_WHAT NEEDS TO BE DONE:_
Your answer should repeat exactly the line containing "или более доступной памяти" and all lines after it through the end of the material below, with no other text.

========

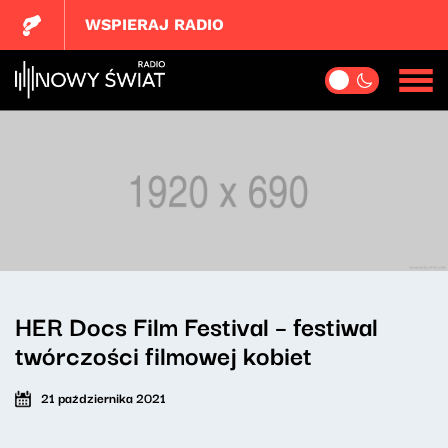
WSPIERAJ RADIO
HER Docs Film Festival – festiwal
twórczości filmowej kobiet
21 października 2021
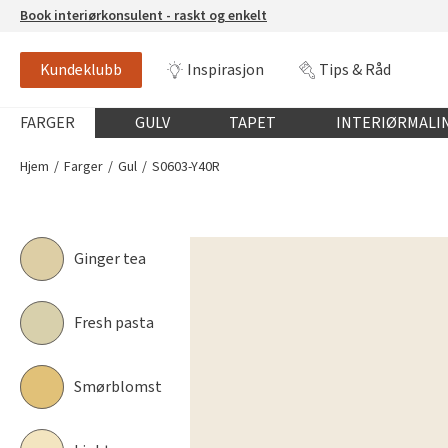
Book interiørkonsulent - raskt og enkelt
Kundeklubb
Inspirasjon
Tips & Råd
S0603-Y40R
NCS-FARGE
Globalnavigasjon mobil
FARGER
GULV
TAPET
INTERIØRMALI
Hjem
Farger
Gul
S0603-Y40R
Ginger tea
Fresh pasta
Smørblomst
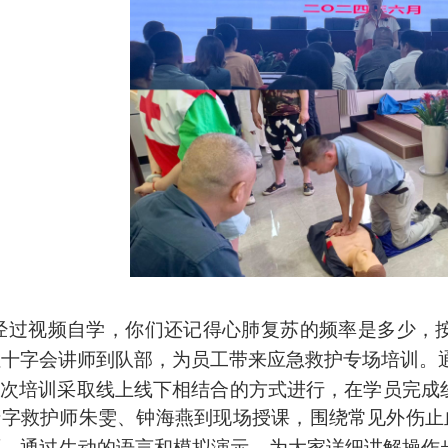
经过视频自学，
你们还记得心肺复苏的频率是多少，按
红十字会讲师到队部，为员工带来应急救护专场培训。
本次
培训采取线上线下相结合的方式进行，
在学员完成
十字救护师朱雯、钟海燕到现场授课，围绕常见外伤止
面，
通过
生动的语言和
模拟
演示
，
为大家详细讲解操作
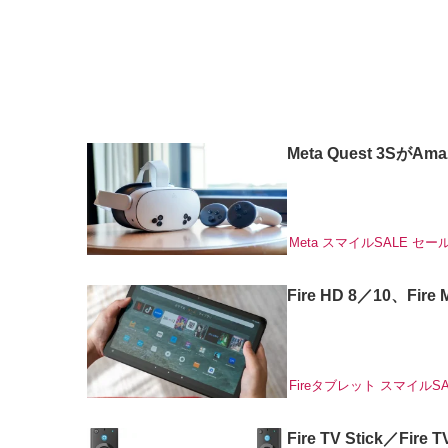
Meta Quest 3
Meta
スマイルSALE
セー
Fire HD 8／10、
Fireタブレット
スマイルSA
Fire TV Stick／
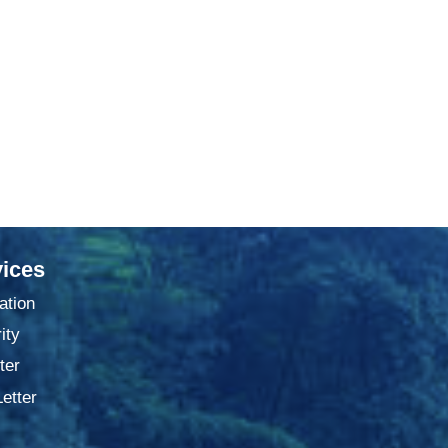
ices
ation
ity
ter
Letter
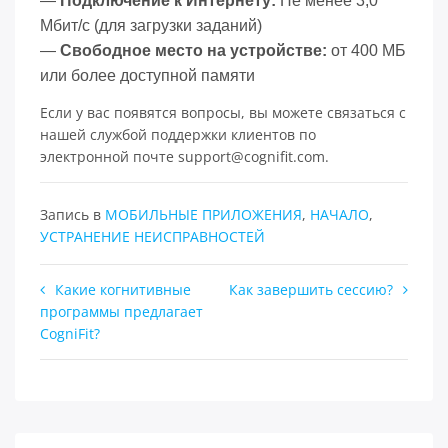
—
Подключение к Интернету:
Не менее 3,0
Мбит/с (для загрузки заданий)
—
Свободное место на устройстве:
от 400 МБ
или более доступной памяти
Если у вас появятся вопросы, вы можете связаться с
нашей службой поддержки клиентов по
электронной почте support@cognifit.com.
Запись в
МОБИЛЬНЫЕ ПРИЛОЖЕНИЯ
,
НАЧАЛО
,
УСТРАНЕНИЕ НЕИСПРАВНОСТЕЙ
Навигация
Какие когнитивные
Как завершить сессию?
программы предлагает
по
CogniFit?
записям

========

_OUTPUT BELOW:_
или более доступной памяти
Если у вас появятся вопросы, вы можете связаться с
нашей службой поддержки клиентов по
электронной почте support@cognifit.com.
Запись в
МОБИЛЬНЫЕ ПРИЛОЖЕНИЯ
,
НАЧАЛО
,
УСТРАНЕНИЕ НЕИСПРАВНОСТЕЙ
Навигация
Какие когнитивные
Как завершить сессию?
программы предлагает
по
CogniFit?
записям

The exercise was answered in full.